Bunker subterrâneo ultrassecreto
Em 1986, o jornal britânico The Sunday Times noticiou que Israel vinha produzindo ogivas nucleares há 20 anos no bunker subterrâneo ultrassecreto Machon 2, construído para fornecer os componentes necessários para a produção de armas no Centro de Pesquisa Nuclear de Negev.
"Agora é quase certo que o país começou a fabricar armas termonucleares, poderosas o suficiente para destruir cidades inteiras", informou o jornal após conversar com Mordechai Vanunu, um israelense que trabalhou como técnico nuclear por quase 10 anos no bunker.
Vanunu conseguiu introduzir uma câmera em Machon 2 e tirou mais de 60 fotos. Após analisá-las, cientistas nucleares consultados pelo jornal concluíram que Israel já ocupava o sexto lugar no mundo em termos de arsenal nuclear, atrás dos EUA, URSS, Reino Unido, França e China.
Origens do programa nuclear israelense
O programa nuclear israelense teve início na década de 1950, sob a liderança do primeiro-ministro David Ben-Gurion, que buscava neutralizar a vantagem militar dos países árabes, segundo a FAS. Shimon Peres, o futuro primeiro-ministro, foi encarregado de liderar o projeto.
Em 1957, Israel obteve da França um reator de pesquisa e tecnologia para separar plutônio e, no ano seguinte, iniciou a construção do Centro de Pesquisa Nuclear de Negev. Em 1959, adquiriu 20 toneladas de água pesada da Noruega, que é usada para refrigerar reatores que podem ser usados para construir bombas alimentadas por plutônio.
Estima-se que, em 1965, a construção da usina de reprocessamento químico tenha sido concluída e, no ano seguinte, Israel iniciou a produção de plutônio. Embora não se saiba ao certo quando Israel adquiriu sua primeira arma nuclear, alguns relatos sugerem que o país pode ter montado dispositivos rudimentares durante a crise de 1967, que levou à Guerra dos Seis Dias, iniciada com um ataque aéreo surpresa contra o Egito.

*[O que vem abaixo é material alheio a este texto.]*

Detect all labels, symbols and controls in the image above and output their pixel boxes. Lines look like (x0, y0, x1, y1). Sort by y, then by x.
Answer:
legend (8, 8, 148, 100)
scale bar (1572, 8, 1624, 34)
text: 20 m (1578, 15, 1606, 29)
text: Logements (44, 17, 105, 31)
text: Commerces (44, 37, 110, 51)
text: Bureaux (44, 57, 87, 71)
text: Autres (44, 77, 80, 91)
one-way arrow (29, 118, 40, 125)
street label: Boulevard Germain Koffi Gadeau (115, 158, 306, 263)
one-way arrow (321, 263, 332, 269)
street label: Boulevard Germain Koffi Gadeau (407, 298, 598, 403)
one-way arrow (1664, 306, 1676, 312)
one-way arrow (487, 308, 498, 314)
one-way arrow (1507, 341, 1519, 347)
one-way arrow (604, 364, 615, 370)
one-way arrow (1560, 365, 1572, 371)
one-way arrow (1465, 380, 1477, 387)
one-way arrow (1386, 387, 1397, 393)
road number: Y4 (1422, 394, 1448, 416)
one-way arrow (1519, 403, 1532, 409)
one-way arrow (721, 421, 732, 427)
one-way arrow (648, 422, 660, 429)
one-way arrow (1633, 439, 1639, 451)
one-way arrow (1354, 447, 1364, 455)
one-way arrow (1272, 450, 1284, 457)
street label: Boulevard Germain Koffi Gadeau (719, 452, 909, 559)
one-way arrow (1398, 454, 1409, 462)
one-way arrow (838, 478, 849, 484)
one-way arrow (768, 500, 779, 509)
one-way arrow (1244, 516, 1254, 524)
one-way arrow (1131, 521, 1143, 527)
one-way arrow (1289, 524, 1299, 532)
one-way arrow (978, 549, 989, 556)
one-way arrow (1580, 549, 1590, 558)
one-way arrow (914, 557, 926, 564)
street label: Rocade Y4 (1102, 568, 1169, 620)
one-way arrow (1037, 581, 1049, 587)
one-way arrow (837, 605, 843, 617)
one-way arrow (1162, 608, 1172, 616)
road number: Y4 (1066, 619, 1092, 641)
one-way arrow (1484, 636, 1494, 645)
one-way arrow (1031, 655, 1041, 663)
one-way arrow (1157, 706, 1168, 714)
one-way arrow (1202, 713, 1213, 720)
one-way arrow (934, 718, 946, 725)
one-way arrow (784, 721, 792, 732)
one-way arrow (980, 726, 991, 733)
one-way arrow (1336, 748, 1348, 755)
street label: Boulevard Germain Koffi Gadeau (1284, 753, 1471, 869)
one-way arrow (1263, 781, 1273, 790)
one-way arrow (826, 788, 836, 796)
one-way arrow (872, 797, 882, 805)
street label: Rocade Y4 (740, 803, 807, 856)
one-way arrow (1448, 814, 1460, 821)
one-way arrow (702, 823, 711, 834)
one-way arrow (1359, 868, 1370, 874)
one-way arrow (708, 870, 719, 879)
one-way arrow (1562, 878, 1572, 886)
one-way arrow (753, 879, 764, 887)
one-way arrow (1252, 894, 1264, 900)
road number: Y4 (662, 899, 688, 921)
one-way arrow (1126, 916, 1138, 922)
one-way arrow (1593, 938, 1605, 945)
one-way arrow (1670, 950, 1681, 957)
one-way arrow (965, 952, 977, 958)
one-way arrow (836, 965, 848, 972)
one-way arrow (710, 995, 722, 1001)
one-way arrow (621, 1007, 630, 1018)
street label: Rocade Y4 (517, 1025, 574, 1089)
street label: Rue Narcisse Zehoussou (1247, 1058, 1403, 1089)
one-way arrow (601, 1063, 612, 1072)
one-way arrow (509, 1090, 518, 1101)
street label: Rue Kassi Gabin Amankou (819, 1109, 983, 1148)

Washington prefere "distanciar-se"
No início de 1968, a CIA determinou que Israel já havia começado a desenvolver armas nucleares, com base em uma conversa informal entre o diretor do Escritório de Ciência e Tecnologia da agência, Carl Duckett, e Edward Teller, um físico conhecido como o "pai da bomba de hidrogênio". Teller explicou que, de acordo com seus contatos com cientistas e especialistas em defesa israelenses, o país tinha capacidade técnica para desenvolver armas nucleares.
A desclassificação de documentos governamentais sensíveis demonstra que, pelo menos até 1975, o governo dos EUA "estava convencido de que Israel possuía armas nucleares", segundo o CST.
Washington então tentou "distanciar-se" do programa nuclear israelense e demonstrou sua "clara disposição de fazer vista grossa frente à proliferação israelense", o que representa "um padrão duplo que minou enormemente sua própria credibilidade na crítica aos esforços nucleares de outros países do Oriente Médio", denunciam especialistas do FAS.